Bagian Teks:
Sebuah perayaan selalu bersifat besar dan meriah. Segala
hal yang tak biasa, disiapkan dan direncanakan dengan baik. Perayaan terkait
langsung dengan apa dan siapa yang merayakan. Jika sudah dikaitkan dengan siapa
yang merayakan, perayaan bisa berwujud lain atau keluar dari rencana semula.
Ini bukan karena bertambahnya gagasan atau pernak-pernik untuk lebih meriahnya
sebuah perayaan, melainkan berubahnya status perayaan menjadi media eksistensi
bagi yang merayakan.
Segala hal yang telah disiapkan untuk perayaan adalah
segala hal yang digunakan untuk merayakan si pelaku perayaan. Ia menjadi lebih
heboh dari acara yang telah disusun. Ia hadir dengan segala bentuk penilaian
atas diri sendiri oleh orang lain, dan itu semua ada dalam kepalanya. Semua
seolah didesain untuk menyaksikan dan mengaguminya.

(Butir tersimpan dari sebuah koleksi)
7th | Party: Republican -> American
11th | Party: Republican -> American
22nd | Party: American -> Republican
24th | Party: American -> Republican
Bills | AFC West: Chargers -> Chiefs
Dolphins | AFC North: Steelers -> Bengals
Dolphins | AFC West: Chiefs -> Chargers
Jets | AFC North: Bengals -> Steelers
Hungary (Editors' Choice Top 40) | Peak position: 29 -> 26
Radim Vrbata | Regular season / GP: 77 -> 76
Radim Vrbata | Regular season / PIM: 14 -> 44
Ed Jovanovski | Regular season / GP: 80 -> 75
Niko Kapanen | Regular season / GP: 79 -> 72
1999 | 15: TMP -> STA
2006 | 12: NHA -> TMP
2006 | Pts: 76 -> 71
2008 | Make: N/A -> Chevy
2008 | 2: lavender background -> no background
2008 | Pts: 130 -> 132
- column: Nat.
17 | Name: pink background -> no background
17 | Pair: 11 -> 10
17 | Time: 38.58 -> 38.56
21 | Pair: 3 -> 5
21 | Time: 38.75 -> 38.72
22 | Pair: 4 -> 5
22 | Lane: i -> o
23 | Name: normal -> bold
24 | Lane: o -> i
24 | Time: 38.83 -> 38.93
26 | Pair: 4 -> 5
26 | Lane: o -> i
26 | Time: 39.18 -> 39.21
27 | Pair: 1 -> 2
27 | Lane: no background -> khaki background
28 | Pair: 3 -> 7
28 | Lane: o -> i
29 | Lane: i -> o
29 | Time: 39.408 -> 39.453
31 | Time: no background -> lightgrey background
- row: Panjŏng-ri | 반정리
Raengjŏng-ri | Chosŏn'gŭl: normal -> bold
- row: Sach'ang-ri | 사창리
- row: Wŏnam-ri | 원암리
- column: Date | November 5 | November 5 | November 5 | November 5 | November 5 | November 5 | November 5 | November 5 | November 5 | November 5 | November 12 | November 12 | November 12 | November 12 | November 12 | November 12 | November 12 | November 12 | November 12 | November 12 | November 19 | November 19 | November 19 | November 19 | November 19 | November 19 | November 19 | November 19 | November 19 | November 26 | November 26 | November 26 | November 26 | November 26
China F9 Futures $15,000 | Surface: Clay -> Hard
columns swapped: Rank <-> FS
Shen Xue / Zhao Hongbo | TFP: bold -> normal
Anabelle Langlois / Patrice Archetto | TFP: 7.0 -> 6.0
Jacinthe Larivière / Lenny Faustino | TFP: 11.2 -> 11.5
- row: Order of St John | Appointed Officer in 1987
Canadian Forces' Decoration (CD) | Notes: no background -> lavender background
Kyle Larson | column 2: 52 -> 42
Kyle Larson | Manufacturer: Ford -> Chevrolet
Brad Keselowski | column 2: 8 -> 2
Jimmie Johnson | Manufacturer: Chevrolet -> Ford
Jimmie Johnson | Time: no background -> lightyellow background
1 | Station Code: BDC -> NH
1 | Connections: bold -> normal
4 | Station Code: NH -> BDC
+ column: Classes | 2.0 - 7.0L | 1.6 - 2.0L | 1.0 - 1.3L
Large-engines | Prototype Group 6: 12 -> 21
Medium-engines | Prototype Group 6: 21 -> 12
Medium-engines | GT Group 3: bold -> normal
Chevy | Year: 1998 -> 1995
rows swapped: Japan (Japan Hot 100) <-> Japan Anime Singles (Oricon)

Tugas yang Dikerjakan:
[1] Tentukan apakah pernyataan (a), (b), dan (c) berikut sesuai dengan teks tentang perayaan. Jawab ya atau tidak untuk setiap pernyataan, lalu kutip kata-kata teks yang menentukan. (a) Perayaan bisa keluar dari rencana semula karena bertambahnya gagasan atau pernak-pernik. (b) Sebuah perayaan selalu bersifat besar dan meriah. (c) Penilaian orang lain atas diri si pelaku perayaan semuanya ada dalam kepalanya.
[2] Tulis lanjutan teks tentang perayaan, dimulai setelah kalimat terakhirnya.

Jawaban yang Diberikan:
[1]
(a) Tidak: "Ini bukan karena bertambahnya gagasan atau pernak-pernik untuk lebih meriahnya sebuah perayaan"
(b) Ya: "Sebuah perayaan selalu bersifat besar dan meriah."
(c) Ya: "Ia hadir dengan segala bentuk penilaian atas diri sendiri oleh orang lain, dan itu semua ada dalam kepalanya."

[2]
Sehingga pada
akhirnya, perayaan beserta maknanya itu sama sekali tidak ada, sebab semua
berakhir pada keinginan orang yang merayakan itu. Ialah bintangnya. Ialah
tujuan akhirnya. Akan tetapi ia lupa bahwa soal nilai sejati itu tidak pernah
bisa direka-reka. Ketika ia mengharap sanjungan dari setiap orang yang datang
pada perayaan itu, bisa jadi hanya senyum dan ucapan kekaguman semu. Ketika ia
mengharapkan puja, bisa jadi ia hanya menerima segala bentuk kalimat yang
maknanya sekedar mengiyakan, padahal sesungguhnya benar-benar menidakkan.
Kalau saja semua
yang hadir dan seluruh panitia diperbolehkan jujur, bisa jadi ia mendapat
cemoohan atau umpatan karena telah menggunakan perayaan sebagai media
eksistensi diri. Kalau sudah begitu, sebuah perayaan tidak akan benar-benar
ada, sebab pelaku perayaan bakal tahu apa yang sesungguhnya akan ia dapatkan
nantinya.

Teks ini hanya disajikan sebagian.